Stored data
----------
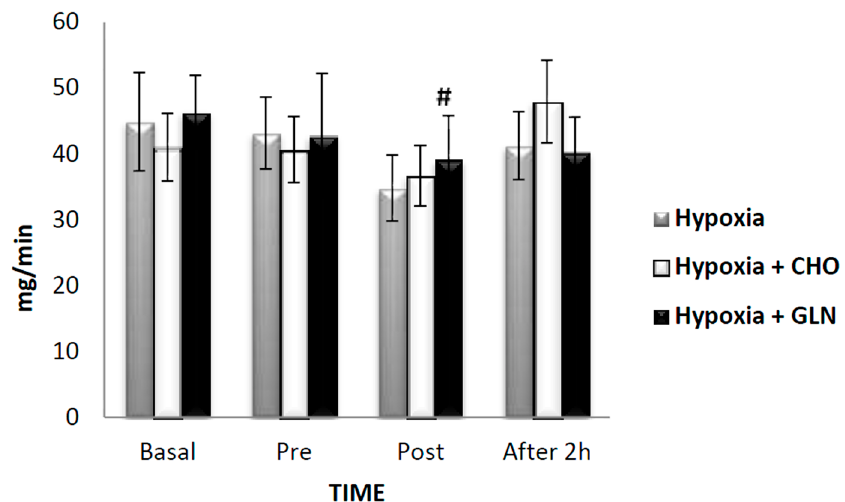
Figure 3. The results of secretory immunoglobulin A (IgA) (mg/min) was described by mean ± Standard Error (SE). The interaction of group versus time was analyzed by Analysis of Variance (ANOVA) for repeated measures followed by post hoc of Tukey test. The level of significance was set at p < 0.05. n = 15 volunteers. # Statistically significant in relation to basal. Hypoxia + CHO = Hypoxia + carbohydrate and hypoxia + GLN = hypoxia + glutamine.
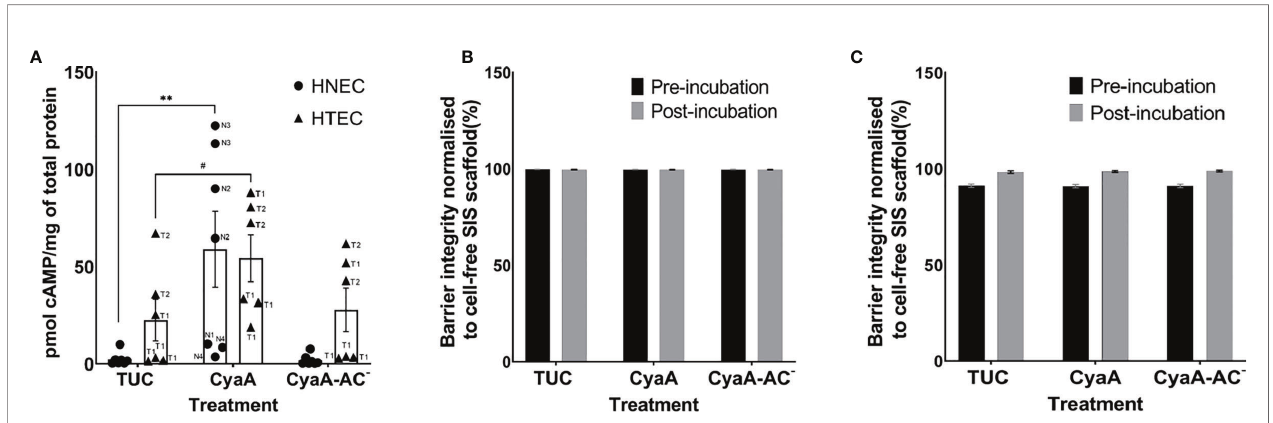
FIGURE 2 | CyaA affects intracellular cAMP level (A) , but not the epithelial barrier integrity of nasal (HNEC, B ) and tracheo-bronchial (HTEC, C ) airway mucosa tissue models. The samples in (A) were incubated with CyaA or its toxoid for 1 h and the samples in (B) for 24 h. Data in (A) are presented as means ± SEM (N=7 for HNEC, N=6 for HTEC). Each experiment was carried out in duplicates. **p value of Dunnett ’ s multiple comparison test (TUC vs. CyaA) ≤ 0.01, #p value of Dunnett ’ s multiple comparison test (TUC vs. CyaA) >0.05 ≤ 0.1 (trend). The graph also shows individual data points of independent experiments to analyze inter- and intra- donor variance. When no obvious inter- or intra-donor variance was observed, individual data points were not labeled. Data in (B, C) are presented as means ± SEM of four independent experiments performed in duplicates (N=4).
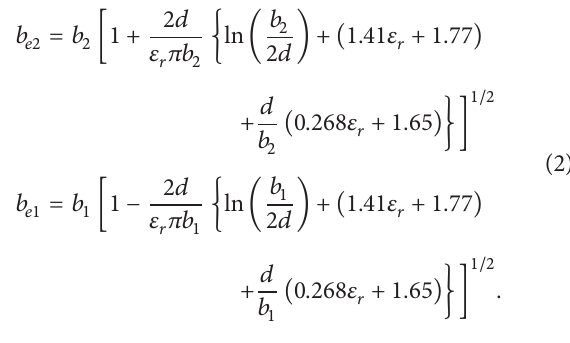
For the annular ellipse shape patch the effective semi- minor of the outer and inner axis is given by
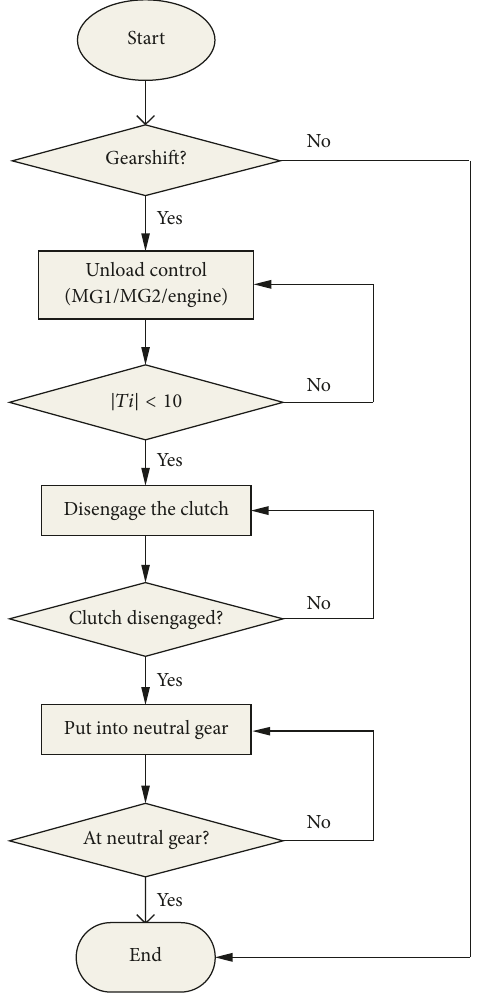
Figure 4: The preparatory phase’s flow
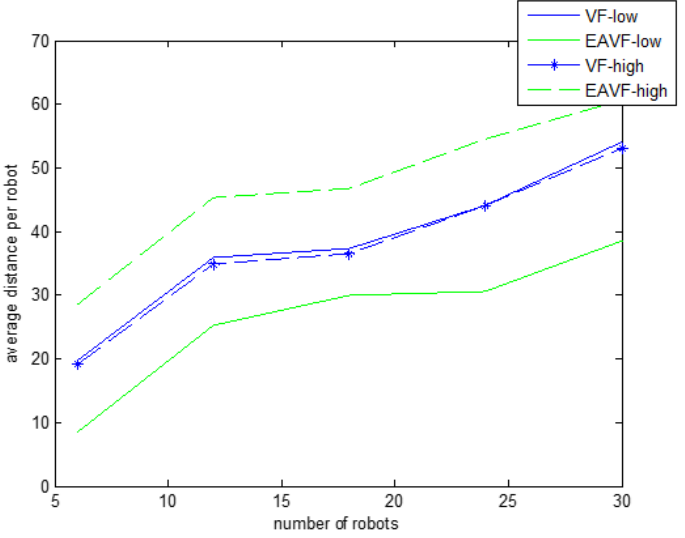
Figure 11. The average distance traveled per robot in the original virtual force and the energy aware approach.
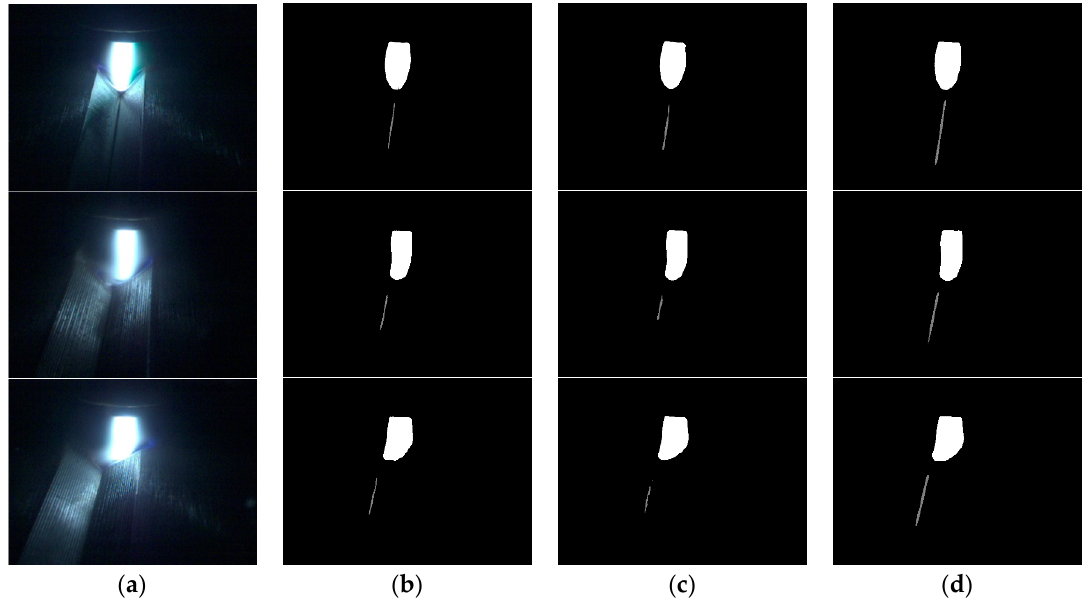
Table 2. Results of the intersection of union.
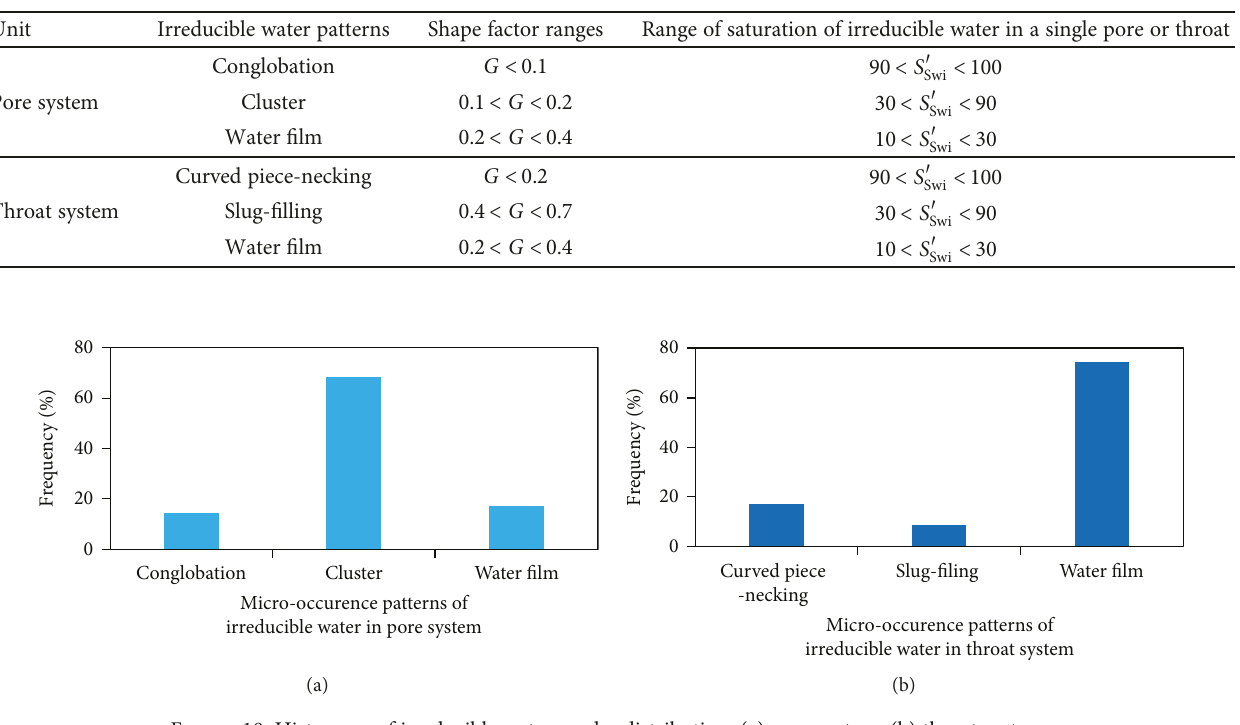
Table 3: Classi fi cation of microcharacteristics of irreducible water in the pore and throat system.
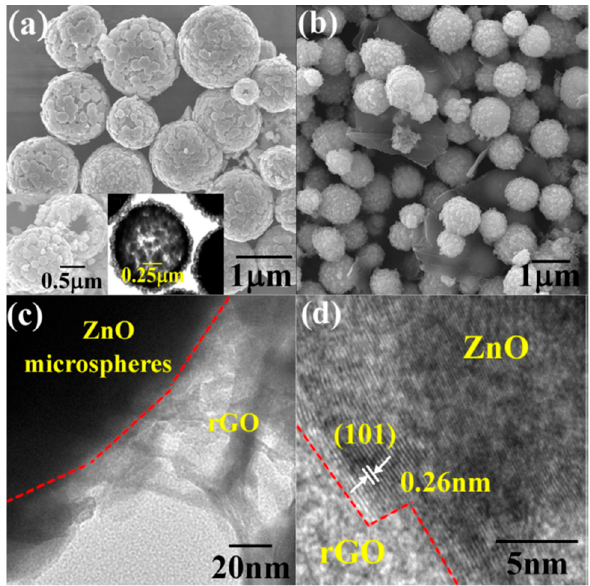
Figure 18. SEM images of ZnO ( a ) and ZrG-1 ( b ), TEM image of ZnO (inset of ( a )), TEM ( c ) and HRTEM ( d ) images of ZrG-1. Reproduced with permission from Elsevier [61].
----------
_Task goal_
Print an exact copy of the lines above, from the one containing "FIGURE 2 | CyaA" through the one containing "Table 2. Results", and leave out the pictures.

_Solution for this problem_
FIGURE 2 | CyaA affects intracellular cAMP level (A) , but not the epithelial barrier integrity of nasal (HNEC, B ) and tracheo-bronchial (HTEC, C ) airway mucosa tissue models. The samples in (A) were incubated with CyaA or its toxoid for 1 h and the samples in (B) for 24 h. Data in (A) are presented as means ± SEM (N=7 for HNEC, N=6 for HTEC). Each experiment was carried out in duplicates. **p value of Dunnett ’ s multiple comparison test (TUC vs. CyaA) ≤ 0.01, #p value of Dunnett ’ s multiple comparison test (TUC vs. CyaA) >0.05 ≤ 0.1 (trend). The graph also shows individual data points of independent experiments to analyze inter- and intra- donor variance. When no obvious inter- or intra-donor variance was observed, individual data points were not labeled. Data in (B, C) are presented as means ± SEM of four independent experiments performed in duplicates (N=4).
For the annular ellipse shape patch the effective semi- minor of the outer and inner axis is given by
Figure 4: The preparatory phase’s flow
Figure 11. The average distance traveled per robot in the original virtual force and the energy aware approach.
Table 2. Results of the intersection of union.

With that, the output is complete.